Short And Sweet Opener To The Season's Debates

With just two days until the first presidential debate, pundits, the media, and the American people are gearing up for what could be one heck of a show. So as the nation prepares for the event, many may want to know how much time to allot for the debate. So how long is the first presidential debate? The highly-anticipated event will run 90 minutes and without commercials.

And not only is the first debate set to last an hour and a half, but so are the two subsequent debates, which are scheduled to take place after the Hofstra University debate. The first debate, which will air on Sept. 26, will be divided into six segments, with each segment lasting approximately 15 minutes. For anyone who has ever watched the pugnacious Trump during the Republican primaries, he has often pushed the time allotted for segment questions during some heated spars with his opponents. And in this highly-charged climate between Clinton and Trump, you can bet on some similarly heated exchanges during the debate, although Clinton's press secretary, Brian Fallon, has said that she will not be trying to "provoke" or elicit an outburst from Trump during the anticipated event.

The debate, which is scheduled to take place from 9 p.m. to 10:30 p.m.

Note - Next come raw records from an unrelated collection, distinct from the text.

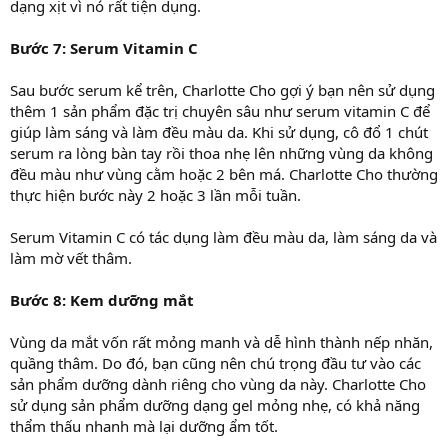
dạng xịt vì nó rất tiện dụng.
Bước 7: Serum Vitamin C
Sau bước serum kể trên, Charlotte Cho gợi ý bạn nên sử dụng
thêm 1 sản phẩm đặc trị chuyên sâu như serum vitamin C để
giúp làm sáng và làm đều màu da. Khi sử dụng, cô đổ 1 chút
serum ra lòng bàn tay rồi thoa nhẹ lên những vùng da không
đều màu như vùng cằm hoặc 2 bên má. Charlotte Cho thường
thực hiện bước này 2 hoặc 3 lần mỗi tuần.
Serum Vitamin C có tác dụng làm đều màu da, làm sáng da và
làm mờ vết thâm.
Bước 8: Kem dưỡng mắt
Vùng da mắt vốn rất mỏng manh và dễ hình thành nếp nhăn,
quầng thâm. Do đó, bạn cũng nên chú trọng đầu tư vào các
sản phẩm dưỡng dành riêng cho vùng da này. Charlotte Cho
sử dụng sản phẩm dưỡng dạng gel mỏng nhẹ, có khả năng
thẩm thấu nhanh mà lại dưỡng ẩm tốt.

ET, can be viewed from several major networks. Moderator Lester Holt will start each segment with a question, and each candidate will have two minutes to respond. Afterward, candidates will have an opportunity to respond to each other and Holt will have to fill the remainder of the time, if there is any, with follow-up questions.

There are also some online campaigns asking to support specific issues in the hopes that the moderator will bring that issue to the debate floor. One such organization, known as Thunderclap, is asking for people to support an online campaign about national debt and the outlining of a fiscal plan, with the hashtag #AskForAPlan.

The role of the moderator has taken special prominence in this year's campaign, with hosts such as Matt Lauer and Megyn Kelly, getting criticized for their questioning with Trump during debates held during the primaries. And with a high-profile event such as the first Trump-versus-Clinton debate, you can expect that extra preparation and precaution will go into the moderator's planning for the network event.

All major networks will be airing the debate, and there will also be ways to view the debate online.